Endangered bog butterfly successfully reintroduced after 100 years
The large heath butterfly returns to Heysham Moss in Lancashire after 100 years.
Four years of careful breeding work has come to fruition at Chester Zoo, after a rare species of butterfly was successfully reintroduced to one of its old habitats in a Lancashire bog after more than a century. The large heath butterfly is now endangered across northern England, where it was once a common sight, especially in the damp boglands in which it tends to make its home.
Now, however, scientists believe that they have established a stable wild colony of the fluffy brown insect at Heysham Moss – which is only the third location in the whole county where it lives.
"They've not been at Heysham for at least 100 years," Heather Prince, an invertebrate keeper at Chester Zoo told the BBC. "They've found museum specimens that date back to the 19th Century, labelled Heysham, so we know they were there historically."
The reason for the large heath butterfly's drop-off in numbers is simple; their peatland habitats were slowly but surely polluted, drained and removed. As Prince explained, measures which helped farmers and house-builders were lethal to all sorts of once-prevalent butterfly species.

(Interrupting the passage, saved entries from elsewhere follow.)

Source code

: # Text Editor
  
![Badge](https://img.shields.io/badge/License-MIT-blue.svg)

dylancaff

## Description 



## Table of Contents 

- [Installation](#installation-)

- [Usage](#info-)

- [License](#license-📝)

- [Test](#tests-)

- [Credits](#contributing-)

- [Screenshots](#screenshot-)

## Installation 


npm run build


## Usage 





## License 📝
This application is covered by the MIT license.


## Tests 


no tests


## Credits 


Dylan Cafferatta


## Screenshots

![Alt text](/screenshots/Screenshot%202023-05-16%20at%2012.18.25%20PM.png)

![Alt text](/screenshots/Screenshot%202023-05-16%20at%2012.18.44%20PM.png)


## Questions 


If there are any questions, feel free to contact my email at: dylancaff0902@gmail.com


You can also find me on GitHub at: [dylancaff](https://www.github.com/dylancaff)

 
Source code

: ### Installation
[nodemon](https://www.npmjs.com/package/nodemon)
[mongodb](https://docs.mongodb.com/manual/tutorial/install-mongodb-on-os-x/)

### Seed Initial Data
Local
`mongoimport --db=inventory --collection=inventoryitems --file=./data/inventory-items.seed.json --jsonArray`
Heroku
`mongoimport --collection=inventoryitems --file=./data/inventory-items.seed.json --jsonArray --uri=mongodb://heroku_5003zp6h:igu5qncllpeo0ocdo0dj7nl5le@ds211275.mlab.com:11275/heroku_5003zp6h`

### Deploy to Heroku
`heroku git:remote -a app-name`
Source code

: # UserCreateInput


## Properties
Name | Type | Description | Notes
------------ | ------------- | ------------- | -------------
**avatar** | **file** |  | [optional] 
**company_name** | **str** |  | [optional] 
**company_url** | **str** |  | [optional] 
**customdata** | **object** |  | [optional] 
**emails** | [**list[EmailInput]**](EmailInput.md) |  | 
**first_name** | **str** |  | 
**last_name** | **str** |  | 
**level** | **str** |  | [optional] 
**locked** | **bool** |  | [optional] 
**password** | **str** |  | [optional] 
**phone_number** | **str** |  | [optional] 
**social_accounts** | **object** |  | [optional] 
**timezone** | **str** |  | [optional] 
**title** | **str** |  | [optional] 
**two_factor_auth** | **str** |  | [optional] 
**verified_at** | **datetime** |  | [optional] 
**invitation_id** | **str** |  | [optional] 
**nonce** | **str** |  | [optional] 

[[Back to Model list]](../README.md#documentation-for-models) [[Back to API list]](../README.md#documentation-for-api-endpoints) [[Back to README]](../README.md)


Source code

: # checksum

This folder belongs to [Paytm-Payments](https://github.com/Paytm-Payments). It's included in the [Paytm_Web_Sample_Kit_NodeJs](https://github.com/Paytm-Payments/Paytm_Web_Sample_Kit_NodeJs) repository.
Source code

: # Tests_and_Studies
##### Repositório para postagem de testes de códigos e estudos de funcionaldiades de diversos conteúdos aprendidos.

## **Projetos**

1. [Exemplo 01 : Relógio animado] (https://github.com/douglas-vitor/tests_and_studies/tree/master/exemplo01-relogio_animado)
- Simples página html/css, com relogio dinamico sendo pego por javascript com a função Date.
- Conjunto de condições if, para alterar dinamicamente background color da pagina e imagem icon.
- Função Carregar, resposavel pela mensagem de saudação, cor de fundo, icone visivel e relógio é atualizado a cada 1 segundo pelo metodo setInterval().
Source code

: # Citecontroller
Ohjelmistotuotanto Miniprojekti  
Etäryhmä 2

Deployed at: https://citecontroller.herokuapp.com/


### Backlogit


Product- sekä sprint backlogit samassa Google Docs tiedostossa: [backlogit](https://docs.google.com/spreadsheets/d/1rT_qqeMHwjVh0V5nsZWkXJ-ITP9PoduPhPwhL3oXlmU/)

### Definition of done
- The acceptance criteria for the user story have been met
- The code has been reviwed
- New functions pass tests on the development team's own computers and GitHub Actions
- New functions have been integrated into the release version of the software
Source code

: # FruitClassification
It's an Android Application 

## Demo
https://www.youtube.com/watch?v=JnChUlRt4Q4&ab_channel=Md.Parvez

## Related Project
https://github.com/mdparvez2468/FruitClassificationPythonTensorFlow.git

"They used to be so common that one of its names was the Manchester argus. But obviously now in Manchester, you'd probably never ever see it," she said.
The plan to save the large heath butterfly started in earnest in 2004, when Lancashire Wildlife Trust started re-wetting Heysham Moss. Drainage ditches and scrub were removed, and the heath caterpillar's favourite food, hare's-tail cottongrass, was replanted.

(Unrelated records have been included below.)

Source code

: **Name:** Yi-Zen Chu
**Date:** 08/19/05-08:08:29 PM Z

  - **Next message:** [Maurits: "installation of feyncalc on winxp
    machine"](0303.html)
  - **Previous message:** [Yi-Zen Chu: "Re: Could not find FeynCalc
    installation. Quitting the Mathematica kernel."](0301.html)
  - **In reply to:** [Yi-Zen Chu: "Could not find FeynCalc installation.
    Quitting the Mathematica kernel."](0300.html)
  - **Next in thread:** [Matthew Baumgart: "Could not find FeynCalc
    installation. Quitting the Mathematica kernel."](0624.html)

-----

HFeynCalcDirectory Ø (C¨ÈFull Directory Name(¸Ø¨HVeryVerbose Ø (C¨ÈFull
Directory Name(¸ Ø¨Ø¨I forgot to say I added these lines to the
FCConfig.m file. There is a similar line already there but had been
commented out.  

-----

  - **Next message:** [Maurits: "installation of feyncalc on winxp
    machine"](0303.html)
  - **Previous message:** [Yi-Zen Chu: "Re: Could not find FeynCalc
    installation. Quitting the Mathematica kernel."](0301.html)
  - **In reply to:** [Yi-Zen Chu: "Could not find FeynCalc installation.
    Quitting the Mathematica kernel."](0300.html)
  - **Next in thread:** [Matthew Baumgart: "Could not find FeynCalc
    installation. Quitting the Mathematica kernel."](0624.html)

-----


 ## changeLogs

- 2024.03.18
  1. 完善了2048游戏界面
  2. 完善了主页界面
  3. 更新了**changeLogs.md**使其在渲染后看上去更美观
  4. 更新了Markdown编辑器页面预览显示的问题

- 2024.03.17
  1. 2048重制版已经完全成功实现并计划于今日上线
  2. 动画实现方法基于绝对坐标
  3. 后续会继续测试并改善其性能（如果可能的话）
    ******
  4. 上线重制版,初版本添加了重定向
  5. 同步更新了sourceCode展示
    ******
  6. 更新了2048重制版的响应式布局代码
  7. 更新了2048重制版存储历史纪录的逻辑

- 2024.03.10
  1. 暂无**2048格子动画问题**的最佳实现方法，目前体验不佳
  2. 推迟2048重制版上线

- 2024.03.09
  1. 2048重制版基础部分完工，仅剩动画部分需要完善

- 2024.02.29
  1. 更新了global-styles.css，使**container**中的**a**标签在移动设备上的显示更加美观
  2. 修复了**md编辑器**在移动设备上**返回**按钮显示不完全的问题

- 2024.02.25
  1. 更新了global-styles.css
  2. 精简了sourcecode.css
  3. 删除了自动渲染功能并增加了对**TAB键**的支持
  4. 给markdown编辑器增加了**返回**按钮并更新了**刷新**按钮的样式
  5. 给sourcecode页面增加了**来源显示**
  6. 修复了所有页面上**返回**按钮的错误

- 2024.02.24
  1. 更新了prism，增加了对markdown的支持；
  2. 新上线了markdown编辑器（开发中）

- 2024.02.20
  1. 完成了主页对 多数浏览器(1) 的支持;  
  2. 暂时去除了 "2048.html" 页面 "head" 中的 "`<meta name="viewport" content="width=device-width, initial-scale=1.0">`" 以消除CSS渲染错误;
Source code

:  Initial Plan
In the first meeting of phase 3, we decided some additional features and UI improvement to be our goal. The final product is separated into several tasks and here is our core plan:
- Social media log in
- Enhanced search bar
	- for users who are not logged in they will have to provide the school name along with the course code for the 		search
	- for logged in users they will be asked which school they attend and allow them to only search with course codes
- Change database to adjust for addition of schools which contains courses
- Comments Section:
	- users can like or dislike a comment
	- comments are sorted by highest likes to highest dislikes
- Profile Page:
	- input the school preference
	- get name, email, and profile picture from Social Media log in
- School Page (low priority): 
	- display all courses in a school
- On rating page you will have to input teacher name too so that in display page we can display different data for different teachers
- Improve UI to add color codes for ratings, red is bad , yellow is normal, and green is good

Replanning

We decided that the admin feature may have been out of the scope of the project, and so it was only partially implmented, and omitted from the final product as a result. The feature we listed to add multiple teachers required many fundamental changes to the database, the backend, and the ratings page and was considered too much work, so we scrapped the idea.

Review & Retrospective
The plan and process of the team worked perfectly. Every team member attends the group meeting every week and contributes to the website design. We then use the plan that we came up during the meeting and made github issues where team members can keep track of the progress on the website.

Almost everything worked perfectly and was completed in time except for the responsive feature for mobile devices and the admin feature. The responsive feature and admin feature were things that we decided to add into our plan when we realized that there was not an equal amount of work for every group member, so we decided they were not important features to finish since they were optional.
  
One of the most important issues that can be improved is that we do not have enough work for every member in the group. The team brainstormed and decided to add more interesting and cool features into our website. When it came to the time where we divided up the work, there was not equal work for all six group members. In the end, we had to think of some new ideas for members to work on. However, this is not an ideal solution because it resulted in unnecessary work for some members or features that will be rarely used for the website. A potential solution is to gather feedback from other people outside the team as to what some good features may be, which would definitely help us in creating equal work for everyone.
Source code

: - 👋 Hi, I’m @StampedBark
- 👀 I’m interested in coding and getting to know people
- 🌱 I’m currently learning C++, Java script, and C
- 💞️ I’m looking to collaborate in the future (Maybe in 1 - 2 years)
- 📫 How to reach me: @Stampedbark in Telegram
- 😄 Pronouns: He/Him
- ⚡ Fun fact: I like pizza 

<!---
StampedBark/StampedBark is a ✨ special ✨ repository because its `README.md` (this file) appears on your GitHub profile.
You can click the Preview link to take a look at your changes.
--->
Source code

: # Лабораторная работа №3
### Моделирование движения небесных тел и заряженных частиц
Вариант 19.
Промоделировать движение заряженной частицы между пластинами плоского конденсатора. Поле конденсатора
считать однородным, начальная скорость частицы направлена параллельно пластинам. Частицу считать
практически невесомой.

"Back in 2012 we collected the foodplants – we gave them a year to take root and get established at the zoo," Ms Prince told BBC News. "Then in 2013 we collected the first group of females, and released them into prepared breeding enclosures."

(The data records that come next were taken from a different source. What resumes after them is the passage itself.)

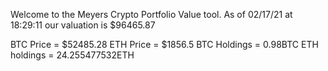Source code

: Welcome to the Meyers Crypto Portfolio Value tool. 
As of 02/17/21 at 18:29:11 our valuation is $96465.87 

BTC Price = $52485.28
 ETH Price = $1856.5
BTC Holdings = 0.98BTC
 ETH holdings = 24.255477532ETH 

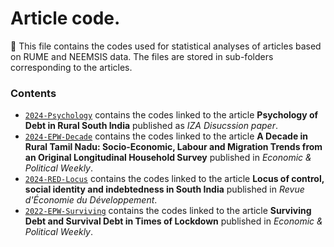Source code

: # Article code.

:wrench: This file contains the codes used for statistical analyses of articles based on RUME and NEEMSIS data. The files are stored in sub-folders corresponding to the articles.

### Contents

* [`2024-Psychology`](https://github.com/neemsis/Articles/tree/main/2024-Psychology) contains the codes linked to the article **Psychology of Debt in Rural South India** published as *IZA Disucssion paper*.
* [`2024-EPW-Decade`](https://github.com/neemsis/Articles/tree/main/2024-EPW-Decade) contains the codes linked to the article **A Decade in Rural Tamil Nadu: Socio-Economic, Labour and Migration Trends from an Original Longitudinal Household Survey** published in *Economic & Political Weekly*.
* [`2024-RED-Locus`](https://github.com/neemsis/Articles/tree/main/2024-RED-Locus) contains the codes linked to the article **Locus of control, social identity and indebtedness in South India** published in *Revue d'Économie du Développement*.
* [`2022-EPW-Surviving`](https://github.com/neemsis/Articles/tree/main/2022-EPW-Surviving) contains the codes linked to the article **Surviving Debt and Survival Debt in Times of Lockdown** published in *Economic & Political Weekly*.
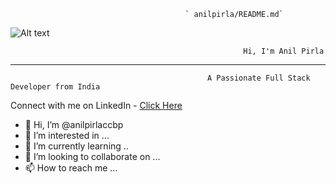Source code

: 
                                           ` anilpirla/README.md`

![Alt text](https://raw.githubusercontent.com/PolarBearGG/PolarBearGG/master/web-developer.gif )











                                                        Hi, I'm Anil Pirla




__________________________________________________________________________________________________________________________________________________

                                                A Passionate Full Stack Developer from India
                                                              
Connect with me on LinkedIn - <a href="https://www.linkedin.com/in/anils12/">Click Here</a>








- 👋 Hi, I’m @anilpirlaccbp
- 👀 I’m interested in ...
- 🌱 I’m currently learning ..
- 💞️ I’m looking to collaborate on ...
- 📫 How to reach me ...

<!---
anilpirlaccbp/anilpirlaccbp is a ✨ special ✨ repository because its `README.md` (this file) appears on your GitHub profile.
You can click the Preview link to take a look at your changes.
--->
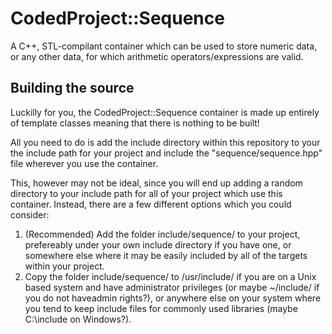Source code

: CodedProject::Sequence
======================

A C++, STL-compilant container which can be used to store numeric data, or any other data, for which arithmetic operators/expressions are valid.

Building the source
-------------------

Luckilly for you, the CodedProject::Sequence container is made up entirely of template classes meaning that there is nothing to be built!

All you need to do is add the include directory within this repository to your the include path for your project and include the "sequence/sequence.hpp" file wherever you use the container.

This, however may not be ideal, since you will end up adding a random directory to your include path for all of your project which use this container.
Instead, there are a few different options which you could consider:

1. (Recommended) Add the folder include/sequence/ to your project, prefereably under your own include directory if you have one, or somewhere else where it may be easily included by all of the targets within your project.
2. Copy the folder include/sequence/ to /usr/include/ if you are on a Unix based system and have administrator privileges (or maybe ~/include/ if you do not haveadmin rights?), or anywhere else on your system where you tend to keep include files for commonly used libraries (maybe C:\include on Windows?).
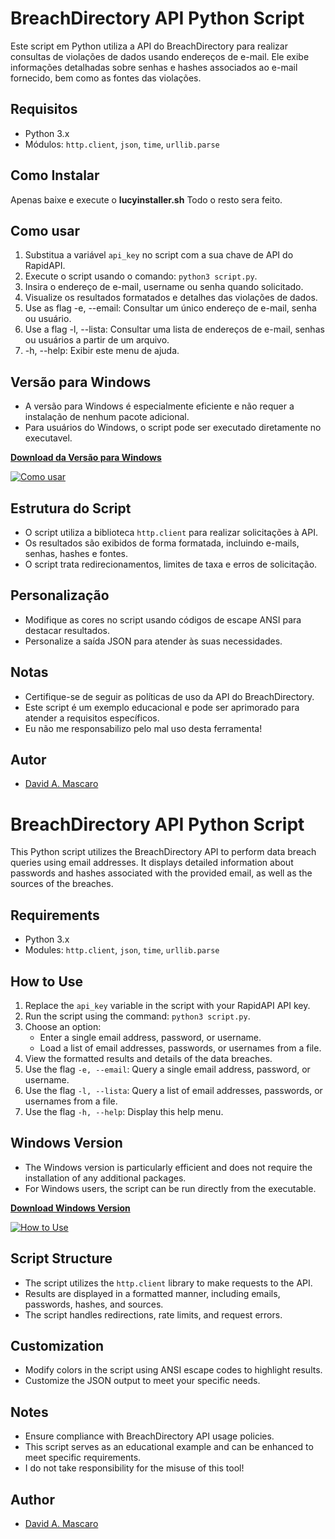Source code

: # BreachDirectory API Python Script

Este script em Python utiliza a API do BreachDirectory para realizar consultas de violações de dados usando endereços de e-mail. Ele exibe informações detalhadas sobre senhas e hashes associados ao e-mail fornecido, bem como as fontes das violações.

## Requisitos

- Python 3.x
- Módulos: `http.client`, `json`, `time`, `urllib.parse`

## Como Instalar

Apenas baixe e execute o **lucyinstaller.sh**
Todo o resto sera feito.

## Como usar

1. Substitua a variável `api_key` no script com a sua chave de API do RapidAPI.
2. Execute o script usando o comando: `python3 script.py`.
3. Insira o endereço de e-mail, username ou senha quando solicitado.
4. Visualize os resultados formatados e detalhes das violações de dados.
5. Use as flag -e, --email: Consultar um único endereço de e-mail, senha ou usuário.
6. Use a flag -l, --lista: Consultar uma lista de endereços de e-mail, senhas ou usuários a partir de um arquivo.
7. -h, --help: Exibir este menu de ajuda.

## Versão para Windows

- A versão para Windows é especialmente eficiente e não requer a instalação de nenhum pacote adicional.
- Para usuários do Windows, o script pode ser executado diretamente no executavel.

**[Download da Versão para Windows](https://github.com/CyberPiratHacks/LucyLeaks/blob/main/LucyLeaks.rar)**

[![Como usar](https://img.youtube.com/vi/Mr3MZcSQbNE/maxresdefault.jpg)](https://youtu.be/Mr3MZcSQbNE)

## Estrutura do Script

- O script utiliza a biblioteca `http.client` para realizar solicitações à API.
- Os resultados são exibidos de forma formatada, incluindo e-mails, senhas, hashes e fontes.
- O script trata redirecionamentos, limites de taxa e erros de solicitação.

## Personalização

- Modifique as cores no script usando códigos de escape ANSI para destacar resultados.
- Personalize a saída JSON para atender às suas necessidades.

## Notas

- Certifique-se de seguir as políticas de uso da API do BreachDirectory.
- Este script é um exemplo educacional e pode ser aprimorado para atender a requisitos específicos.
- Eu não me responsabilizo pelo mal uso desta ferramenta!

## Autor

- [David A. Mascaro](https://github.com/seuusuario)

# BreachDirectory API Python Script

This Python script utilizes the BreachDirectory API to perform data breach queries using email addresses. It displays detailed information about passwords and hashes associated with the provided email, as well as the sources of the breaches.

## Requirements

- Python 3.x
- Modules: `http.client`, `json`, `time`, `urllib.parse`

## How to Use

1. Replace the `api_key` variable in the script with your RapidAPI API key.
2. Run the script using the command: `python3 script.py`.
3. Choose an option:
    - Enter a single email address, password, or username.
    - Load a list of email addresses, passwords, or usernames from a file.
4. View the formatted results and details of the data breaches.
5. Use the flag `-e, --email`: Query a single email address, password, or username.
6. Use the flag `-l, --lista`: Query a list of email addresses, passwords, or usernames from a file.
7. Use the flag `-h, --help`: Display this help menu.

## Windows Version

- The Windows version is particularly efficient and does not require the installation of any additional packages.
- For Windows users, the script can be run directly from the executable.

**[Download Windows Version](https://github.com/CyberPiratHacks/LucyLeaks/blob/main/LucyLeaks.rar)**

[![How to Use](https://img.youtube.com/vi/Mr3MZcSQbNE/maxresdefault.jpg)](https://youtu.be/Mr3MZcSQbNE)

## Script Structure

- The script utilizes the `http.client` library to make requests to the API.
- Results are displayed in a formatted manner, including emails, passwords, hashes, and sources.
- The script handles redirections, rate limits, and request errors.

## Customization

- Modify colors in the script using ANSI escape codes to highlight results.
- Customize the JSON output to meet your specific needs.

## Notes

- Ensure compliance with BreachDirectory API usage policies.
- This script serves as an educational example and can be enhanced to meet specific requirements.
- I do not take responsibility for the misuse of this tool!

## Author

- [David A. Mascaro](https://github.com/seuusuario)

From there, caterpillars were reintroduced into a netted enclosure each year, under careful daily monitoring from guides, who then let adult butterflies free one by one. Nearly 400 adults have now been released over three summers, and a full life-cycle, including mating, has been observed. The population will be supported until 2020, with the zoo maintaining its cottongrass enclosures for the sake of emergency – but the forecasts are excellent.